第四章・第三戦争始まる(4)
青い空に青い海。南国の植物が茂り、穏やかに温かい風が吹く南の島。バカンスには持って来いのロケーション。しかしそこには場違いな建造物が建っていた。銀色に輝く発射台。存在感を露にする巨大なパラポラアンテナ。それに見上げるほどに立ちはだかる人工衛星を積んだロケット。デジタル衛星の打ち上げを目前に控えた宇宙センターである。
見渡すぐらい周りは海だけの孤島になっているこの島。以前は無人島だったがいつの頃から政府が関与してセンターの建設が始まった。関係者は朝と夕方1日2本でる高速艦の送迎船で勤務している。勤務時間は交代制で24時間フル回転で動き続けている。
いまここでは打ち上げの最終チェックが行われていた。関係者は誠実に的確に作業をこなしている。勤労な姿にも映るが、見方を変えれば寸分の狂いもなく動くロボットのようだ。

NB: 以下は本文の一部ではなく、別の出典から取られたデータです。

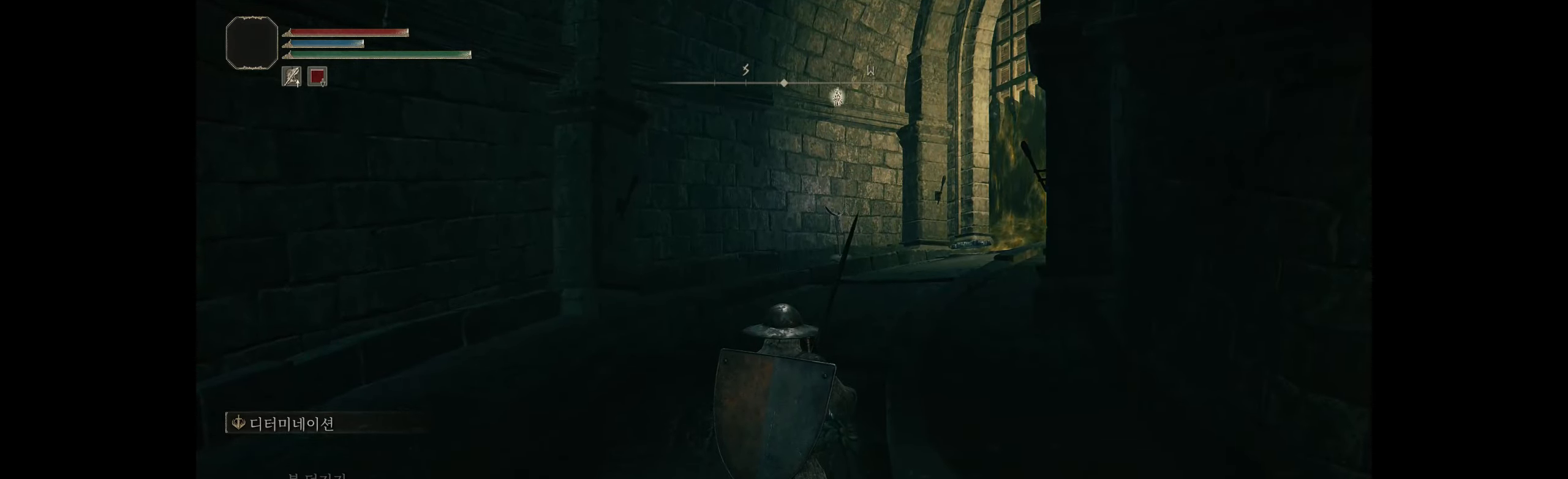
{"buttons": ["Y"], "left_stick": "center", "events": [[183, "R2", "up"]]}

そのまじめに取り組む作業員たちを監視カメラのモニターから見ている者たちがいた。
「第一段階は成功だな」
「いや、初期段階に過ぎません。まだまだこれからです。衛星が打ち上げられ軌道に乗ってからが第一段階の成功です」
「彼らはいつまであの状態が続くのだ」
「電波が発信されている限り半永久的に続きます。いまのところ島の範囲に限らさせておりますが、それが地球全体を覆う訳です」
「我々は大丈夫なんだろうな!」
「心配ご無用。彼らは自分が実験台にされていることも知らずいつもの日常を送るのです。いままでどおりこの島から家路につく頃には普通の人間になっていますよ」
「何のために」
「何のため・・・。君は新しい顔だね」
「政府調査室の者です。ここでの臨床実験が適切に行われているか査察に来ました」
「臨床実験・・・。おかしなことを言うね。既に各国には通知が送られて同意しているとは思うが、我々は国務に乗っ取って遂行しているのだよ。まっ、先の質問に答えよう。人類は次の進歩の段階に来ている。それを世界じゅう国を挙げて協力し合おうということだ。それこそ理想郷を築くために」
「理想郷・・・」
「人類の歴史のほとんどは無駄な時間を費やしてきた。それを解消しようとしているのです。何故、同じ間違いを繰り返すのか分かりますか?それは余計ないらぬ考えを持つからです。それを強制的に制御して社会を構成させるのが、我々の任務、全世界規模の大プロジェクトなんですよ」
「人間をリモートコントロールするということですか・・?」
「いや基本的には自分の意思で動きます。我々は少し脳に刺激を与えるだけです」
「それで感情のないアンドロイドの出来上がり・・・」
「嫌な言い方をなさいますね・・。新人類の誕生ですよ・・」
「過去に何回か妨害を受けていますね。我々の計画が漏れているのではないですか?」
「一部の過激な連中が勝手に騒いでいるだけです。心配はございません。もしその飛び火が移ってデモが起こっても警察が鎮圧してくれます。本当のところは誰も知ることは出来ません。内部精通者が入れば別の話ですが・・・。ところであなたの名前は・・」
説明をしていた男の目が鋭くにらみを効かせた。